Esperon, former chief of the Armed Forces of the Philippines, also does not see Duterte arrogating power to himself, citing the President's push for the shift from presidential to a federal system of government.
Under the federal setup, the central government would be limited to a few powers like maintenance of law and order and the other duties would be devolved to federal states.
"Why would he go for federalism which breaks up the country into several federal states? Is that what you call authoritarianism?" Esperon asked.
"He will not go for it. So do we call him a constitutional dictator or do we call him a forceful law enforcer, enforcer of the laws of the land, enforcer against criminality, enforcer against illegal drugs, enforcer against corruption, enforcer for good governance? Be the judge," he added.
Duterte had openly praised former President Ferdinand Marcos, who ruled the country for 20 years including nearly a decade of Martial Law, which the former leader declared supposedly to stem lawlessness and the threat of a communist insurgency.

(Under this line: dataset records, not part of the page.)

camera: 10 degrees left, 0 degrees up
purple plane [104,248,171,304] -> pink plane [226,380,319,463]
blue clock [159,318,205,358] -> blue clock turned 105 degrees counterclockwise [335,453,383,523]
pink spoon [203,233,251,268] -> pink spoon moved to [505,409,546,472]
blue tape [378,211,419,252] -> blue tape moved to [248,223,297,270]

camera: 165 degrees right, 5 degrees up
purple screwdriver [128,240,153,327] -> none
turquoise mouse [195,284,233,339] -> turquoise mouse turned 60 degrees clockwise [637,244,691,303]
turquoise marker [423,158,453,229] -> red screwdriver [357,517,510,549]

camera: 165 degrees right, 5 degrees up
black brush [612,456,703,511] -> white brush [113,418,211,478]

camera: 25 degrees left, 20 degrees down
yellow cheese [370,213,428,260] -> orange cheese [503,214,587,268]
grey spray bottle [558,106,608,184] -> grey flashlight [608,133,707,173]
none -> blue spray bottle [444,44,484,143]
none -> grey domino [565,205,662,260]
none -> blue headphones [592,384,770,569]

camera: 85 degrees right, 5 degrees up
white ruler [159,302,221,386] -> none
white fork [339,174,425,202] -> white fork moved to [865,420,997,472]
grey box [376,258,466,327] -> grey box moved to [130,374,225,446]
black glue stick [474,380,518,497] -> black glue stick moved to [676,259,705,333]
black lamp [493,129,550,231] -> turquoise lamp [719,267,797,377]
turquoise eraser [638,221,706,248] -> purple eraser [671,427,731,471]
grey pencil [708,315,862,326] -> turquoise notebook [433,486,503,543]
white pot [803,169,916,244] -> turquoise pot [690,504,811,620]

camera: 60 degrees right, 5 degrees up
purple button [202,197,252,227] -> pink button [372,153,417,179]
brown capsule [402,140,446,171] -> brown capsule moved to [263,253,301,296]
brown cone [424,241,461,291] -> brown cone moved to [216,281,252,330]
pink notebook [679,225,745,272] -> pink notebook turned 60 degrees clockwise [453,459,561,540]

Marcos' critics, however, said he used his vast powers to clamp down on political foes and activists and accumulate billions of dollars in ill-gotten wealth.
Duterte had promised he would not follow Marcos' lead, saying in a press conference on August 31 that his late mother, Soledad, was part of the anti-dictatorship movement. Duterte, however, is bent on giving Marcos a place at the Libingan ng mga Bayani, triggering a flurry of petitions from various groups seeking to block the plan before the Supreme Court.